§ Data supplied:
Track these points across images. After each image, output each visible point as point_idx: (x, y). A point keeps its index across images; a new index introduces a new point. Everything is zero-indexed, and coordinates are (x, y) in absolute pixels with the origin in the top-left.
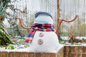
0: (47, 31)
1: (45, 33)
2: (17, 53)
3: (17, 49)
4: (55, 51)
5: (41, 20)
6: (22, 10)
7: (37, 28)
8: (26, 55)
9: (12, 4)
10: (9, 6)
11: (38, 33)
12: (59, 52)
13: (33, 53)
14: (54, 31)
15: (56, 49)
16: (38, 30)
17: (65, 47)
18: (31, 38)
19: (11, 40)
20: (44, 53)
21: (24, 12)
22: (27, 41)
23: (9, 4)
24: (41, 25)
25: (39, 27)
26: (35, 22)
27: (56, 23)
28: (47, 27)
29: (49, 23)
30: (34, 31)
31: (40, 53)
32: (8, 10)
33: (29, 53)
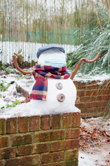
8: (37, 121)
13: (49, 116)
20: (65, 114)
30: (44, 78)
33: (42, 117)
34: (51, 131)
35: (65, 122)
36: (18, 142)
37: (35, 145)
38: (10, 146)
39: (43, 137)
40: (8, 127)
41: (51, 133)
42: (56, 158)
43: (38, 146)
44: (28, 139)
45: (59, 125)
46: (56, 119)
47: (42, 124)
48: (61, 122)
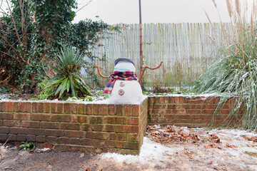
0: (128, 80)
1: (126, 82)
2: (94, 105)
3: (95, 101)
4: (138, 103)
5: (122, 67)
6: (101, 57)
7: (117, 77)
8: (105, 108)
9: (90, 51)
10: (86, 54)
11: (118, 82)
12: (143, 104)
13: (113, 105)
14: (136, 80)
15: (139, 100)
16: (118, 79)
17: (149, 98)
18: (110, 89)
19: (88, 91)
20: (126, 105)
21: (104, 60)
22: (106, 92)
23: (86, 51)
24: (122, 73)
25: (120, 75)
26: (115, 70)
27: (139, 71)
28: (128, 75)
29: (131, 71)
30: (114, 80)
31: (120, 105)
32: (86, 58)
33: (109, 105)
34: (116, 116)
35: (126, 111)
36: (93, 121)
37: (105, 125)
38: (88, 123)
39: (110, 121)
40: (87, 110)
41: (116, 118)
42: (120, 138)
43: (107, 126)
44: (99, 120)
45: (122, 113)
46: (119, 108)
47: (109, 111)
48: (123, 111)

§ Instructions for the task: Copy the records above word for word, with every line in its original order. Leave out the pictures.

§ Solution to this problem:
Track these points across images. After each image, output each visible point as point_idx: (x, y). A point keeps its index across images; a new index introduces a new point. Everything is zero-indexed, and coordinates are (x, y) in absolute pixels with the origin in the top-left.
0: (47, 31)
1: (45, 33)
2: (17, 53)
3: (17, 49)
4: (55, 51)
5: (41, 20)
6: (22, 10)
7: (37, 28)
8: (26, 55)
9: (12, 4)
10: (9, 6)
11: (38, 33)
12: (59, 52)
13: (33, 53)
14: (54, 31)
15: (56, 49)
16: (38, 30)
17: (65, 47)
18: (31, 38)
19: (11, 40)
20: (44, 53)
21: (24, 12)
22: (27, 41)
23: (9, 4)
24: (41, 25)
25: (39, 27)
26: (35, 22)
27: (56, 23)
28: (47, 27)
29: (49, 23)
30: (34, 31)
31: (40, 53)
32: (8, 10)
33: (29, 53)
8: (37, 121)
13: (49, 116)
20: (65, 114)
30: (44, 78)
33: (42, 117)
34: (51, 131)
35: (65, 122)
36: (18, 142)
37: (35, 145)
38: (10, 146)
39: (43, 137)
40: (8, 127)
41: (51, 133)
42: (56, 158)
43: (38, 146)
44: (28, 139)
45: (59, 125)
46: (56, 119)
47: (42, 124)
48: (61, 122)
0: (128, 80)
1: (126, 82)
2: (94, 105)
3: (95, 101)
4: (138, 103)
5: (122, 67)
6: (101, 57)
7: (117, 77)
8: (105, 108)
9: (90, 51)
10: (86, 54)
11: (118, 82)
12: (143, 104)
13: (113, 105)
14: (136, 80)
15: (139, 100)
16: (118, 79)
17: (149, 98)
18: (110, 89)
19: (88, 91)
20: (126, 105)
21: (104, 60)
22: (106, 92)
23: (86, 51)
24: (122, 73)
25: (120, 75)
26: (115, 70)
27: (139, 71)
28: (128, 75)
29: (131, 71)
30: (114, 80)
31: (120, 105)
32: (86, 58)
33: (109, 105)
34: (116, 116)
35: (126, 111)
36: (93, 121)
37: (105, 125)
38: (88, 123)
39: (110, 121)
40: (87, 110)
41: (116, 118)
42: (120, 138)
43: (107, 126)
44: (99, 120)
45: (122, 113)
46: (119, 108)
47: (109, 111)
48: (123, 111)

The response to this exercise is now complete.